SHIP2 signalling at the plasma membrane, in the nucleus and at focal contacts.

Phosphoinositide 5-phosphatases are critical enzymes in modulating the concentrations of PI(3,4,5)P(3), PI(4,5)P(2) and PI(3,5)P(2). The SH2 domain containing inositol 5-phosphatases SHIP1 and SHIP2 belong to this family of enzymes very much involved in physiopathology and development.
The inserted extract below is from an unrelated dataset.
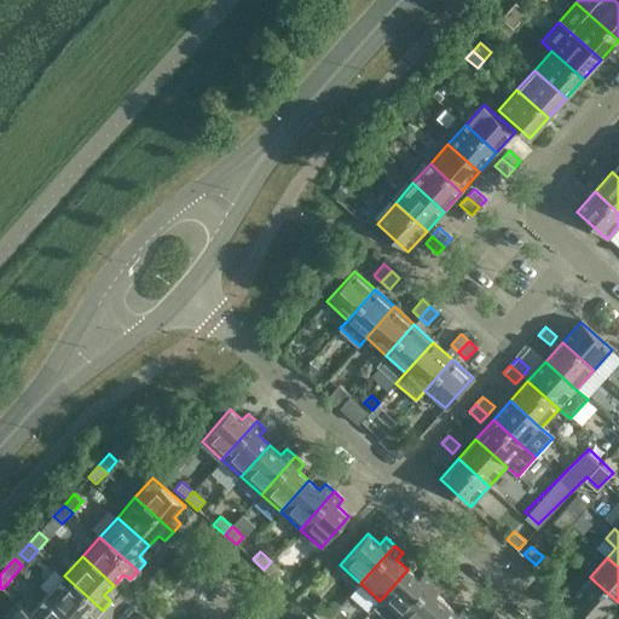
[(264,570),(276,579),(282,571),(271,561),(264,570)]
Therefore activity and localization of the enzymes are particularly important taking into account both catalytic and non-catalytic mechanisms of the SHIP phosphatases. Several different mechanisms have been reported for SHIP2 targeting that often result from specific protein:protein interactions. In unstimulated astrocytoma cells, SHIP2 has a perinuclear and cytoplasmic localization. In serum-stimulated cells, SHIP2 can be localized at the plasma membrane and at focal contacts in polarized cells. A phosphorylated form of SHIP2 on S132 can be found in the nucleus and nuclear speckles. When present at the plasma membrane, SHIP2 may control the intracellular level of PI(3,4,5)P(3) thereby producing PI(3,4)P(2). When present in the nucleus, SHIP2 probably associates to other nuclear proteins such as lamin A/C and could potentially control nuclear PI(4,5)P(2). Finally, its presence at focal adhesions and lamellipodia could suggest a role in cell adhesion and migration. It is proposed that the complex phenotype observed in SHIP2 mutant mice in tissue development and growth could result from the addition of plasma membrane and nuclear effects consecutive to SHIP2 alteration.